Factory farms allow us to be removed from taking personal responsibility for raising our own food. There is no one to be held accountable for raising garbage food or treating animals inhumanely because the system has taken on a life of its own.(Sustainable Table).
First off if you deliberately tried to be more grotesque it would take some effort. The CAFO industry for example could engineer legless animals with only brainstems, put them in Matrix pods….the truth is they are already thinking of breeding brainless animals and god only knows like muscle cell cultures that the FDA is already saying is no different from real meat. If it’s no different from real steak then you eat it.
That brings me to a story. A good friend of mine loves meat and he often has us over for a BBQ. He also loves CAFO meat even though he could afford organic or grass fed. I was sitting in the kitchen one night when he and my other bud walked in carrying a huge platter of right-off-the-grill steaks. Preceding their entry by a second or two was the scent from their No Name brand steaks. This was no ordinary bouquet of delicious BBQ it was the unmistakable scent, right down to it sticking on my shoe, of dog shit. It was actually so bad that I was certain someone had stepped into a steaming pile and tracked it into the house.
But it wasn’t dog shit at all. No it was just CAFO meat off gassing its feed-lot dinner. You see by law steers and cows can be fed a lot of really weird stuff under the name of protein and yes, one of those weird things is shit and lots of it. I’ll get to the animal waste and to the rendering industry in a minute but first let’s cover the basics on CAFO and the omega story.
THE OMEGA COW
CAFO meat is really a whole different animal than grass fed meat. One of the many bad attributes of CAFO meat is the poor omega 6 to omega 3 ratio of fatty acids. We now know (right?) from reading earlier in this chapter the inflammatory effects of the omega 6 FA’s. We therefore want to avoid eating too much of these. One of the things that CAFO does is produce meat with very high omega 6’s to omega 3’s something on the order of 20:1 maybe higher.

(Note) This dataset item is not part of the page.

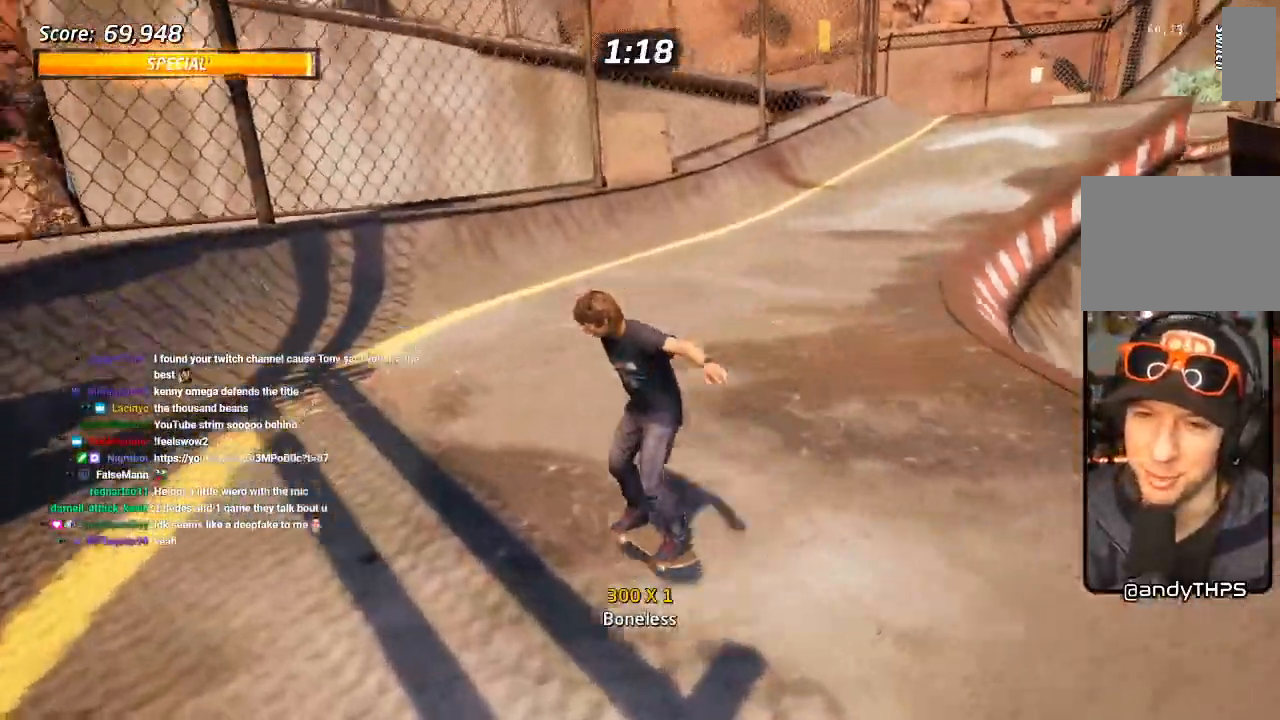
{"dt_ms": 1000, "buttons": ["CROSS"], "left_stick": "center", "right_stick": "center", "events": [[50, "DPAD_DOWN", "down"], [150, "R2", "down"], [250, "R2", "up"], [283, "DPAD_DOWN", "up"], [400, "DPAD_RIGHT", "up"], [583, "DPAD_RIGHT", "down"], [817, "DPAD_RIGHT", "up"]]}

This happens because the food given to feed lot beef is very high in omega 6 FA’s and low in omega 3 FA’s. The end result is that the meat resembles the feed. In figure 6 below you can see the various omega 6 Vs omega 3 ratios of cattle feed. Notice how high grass is in healthy omega 3 fats.
Figure 6 (US Dairy Forage Research Center, 1995 Research Summaries.)
In figure 7 we see that wild animal meats are closer to 3:1 depending on the species-more in line with how our ancestors ate. Grass fed is about 2:1. The exact numbers are not important. What is important is that grass fed and wild meats are neutral or anti-inflammatory whereas CAFO meat is highly inflammatory because of its omega 6’s promotion of AA and the “bad” eicosanoids. One study found that the muscle meat of production steers and cows fed protein concentrates (AKA rendered animals) is very high in the pro-inflammatory FA arachidonic acid.[1] CAFO meat is also raised with the GMO grains corn and soy. I haven’t talked about GMO’s yet but they are the other science experiment Big Agra and the government is performing on us right now.
Figure 7 ( GJ Miller, “Lipids in Wild Ruminant Animals and Steers.” J. of Food Quality, 9:331-343, 1986.)
A POWERFUL CANCER FIGHTER FOUND ONLY IN GRASS FED
Furthermore CAFO is devoid of Conjugated Linoleic acid or CLA a special fat with remarkable health benefits. It is found abundantly in grass fed and wild animal meat up to five times more. In fact modern pastured animals have a wonderful, healthy, FA profile something our Paleolithic ancestors would have been very comfortable eating.[2]
CLA provides a number of excellent health benefits including:[3]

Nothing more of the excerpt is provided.